In a grammar I would like to implement texts without string delimiting xxx
.
The idea is to define things like
a = xxx;
instead of
a ="xxx";
to simplify typewriting. Otherwise there should be variable definitions and other kind of stuff as well.
As a first approach I experimented with this grammar:
grammar SpaceNoSpace;
prog: stat+;
stat:
'somethingelse' ';'
| typed description* content
;
typed:
'something' '-'
| 'anotherthing' '-'
;
description:
'someSortOfDetails' COLON ID HASH
| 'otherSortOfDetails' COLON ID HASH
;
content:
contenttext ';'
;
contenttext:
(~';')*
;
COLON: ':' ;
HASH: '#';
SEMI: ';';
SPACE: ' ';
ID: [a-zA-Z][a-zA-z0-9]+;
WS : [ \t\n\r]+ -> channel(HIDDEN);
ANY_CHAR : . ;
This works fine for input files like this:
something-someSortOfDetails: aVariableName#
this is the content of this;
anotherthing-someSortOfDetails: aVariableName#
here spaces are accepted as much as you like;
somethingelse;
But modifying the last line to
somethingelse ;
leads to a syntax error:
line 7:15 extraneous input ' ' expecting ';'
This probably reveals that the lexer rule
WS : [ \t\n\r]+ -> channel(HIDDEN);
is not applied, (but the SPACE rule???).
Otherwise, if I delete the SPACE lexer-rule, the space in "somethingelse ;" is ignored (by lexer-rule WS), so that the parser rule stat : somethingelse as a consequence is detected correctly.

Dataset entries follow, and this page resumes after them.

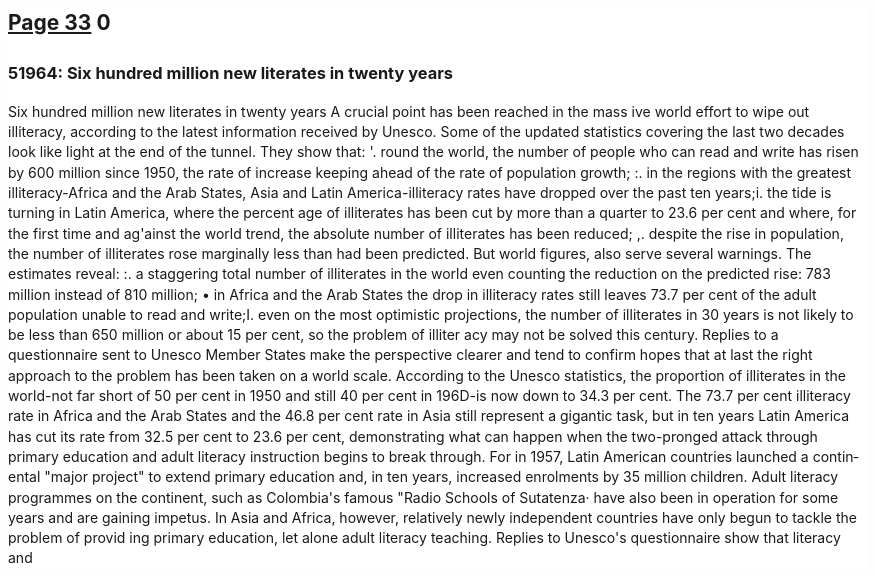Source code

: ## [Page 33](https://demo.humlab.umu.se/courier/078273engo.pdf#page=33) 0
### 51964: Six hundred million new literates in twenty years
Six hundred million
new literates
in twenty years
A crucial point has been reached in the mass­
ive world effort to wipe out illiteracy, according to the
latest information received by Unesco.
Some of the updated statistics covering the last two
decades look like light at the end of the tunnel. They
show that:
'. round the world, the number of people who can read
and write has risen by 600 million since 1950, the rate of
increase keeping ahead of the rate of population growth;
:. in the regions with the greatest illiteracy-Africa
and the Arab States, Asia and Latin America-illiteracy
rates have dropped over the past ten years;i. the tide is turning in Latin America, where the percent­
age of illiterates has been cut by more than a quarter to
23.6 per cent and where, for the first time and ag'ainst the
world trend, the absolute number of illiterates has been
reduced;
,. despite the rise in population, the number of illiterates
rose marginally less than had been predicted.
But world figures, also serve several warnings. The
estimates reveal:
:. a staggering total number of illiterates in the world­
even counting the reduction on the predicted rise:
783 million instead of 810 million;
• in Africa and the Arab States the drop in illiteracy
rates still leaves 73.7 per cent of the adult population
unable to read and write;I. even on the most optimistic projections, the number
of illiterates in 30 years is not likely to be less than
650 million or about 15 per cent, so the problem of illiter­
acy may not be solved this century.
Replies to a questionnaire sent to Unesco Member
States make the perspective clearer and tend to confirm
hopes that at last the right approach to the problem has
been taken on a world scale. According to the Unesco
statistics, the proportion of illiterates in the world-not
far short of 50 per cent in 1950 and still 40 per cent in
196D-is now down to 34.3 per cent.
The 73.7 per cent illiteracy rate in Africa and the Arab
States and the 46.8 per cent rate in Asia still represent a
gigantic task, but in ten years Latin America has cut its
rate from 32.5 per cent to 23.6 per cent, demonstrating
what can happen when the two-pronged attack through
primary education and adult literacy instruction begins to
break through.
For in 1957, Latin American countries launched a contin­
ental "major project" to extend primary education and, in
ten years, increased enrolments by 35 million children.
Adult literacy programmes on the continent, such as
Colombia's famous "Radio Schools of Sutatenza· have
also been in operation for some years and are gaining
impetus.
In Asia and Africa, however, relatively newly independent
countries have only begun to tackle the problem of provid­
ing primary education, let alone adult literacy teaching.
Replies to Unesco's questionnaire show that literacy and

But as a consequence of the deleted SPACE-rule the content text will be reduced to single in-between-spaces, so "this here" will be reduced to "this here".
This is not a big problem, but nevertheless it is an interesting question:
is it possible to implement context-sensitive WS or SPACE lexer rules:
within the content parser-rule any space should be preserved, in any other rule spaces should be ignored.
Is this possible to define such a context-sensitive lexer-rule behavior in ANTLR4?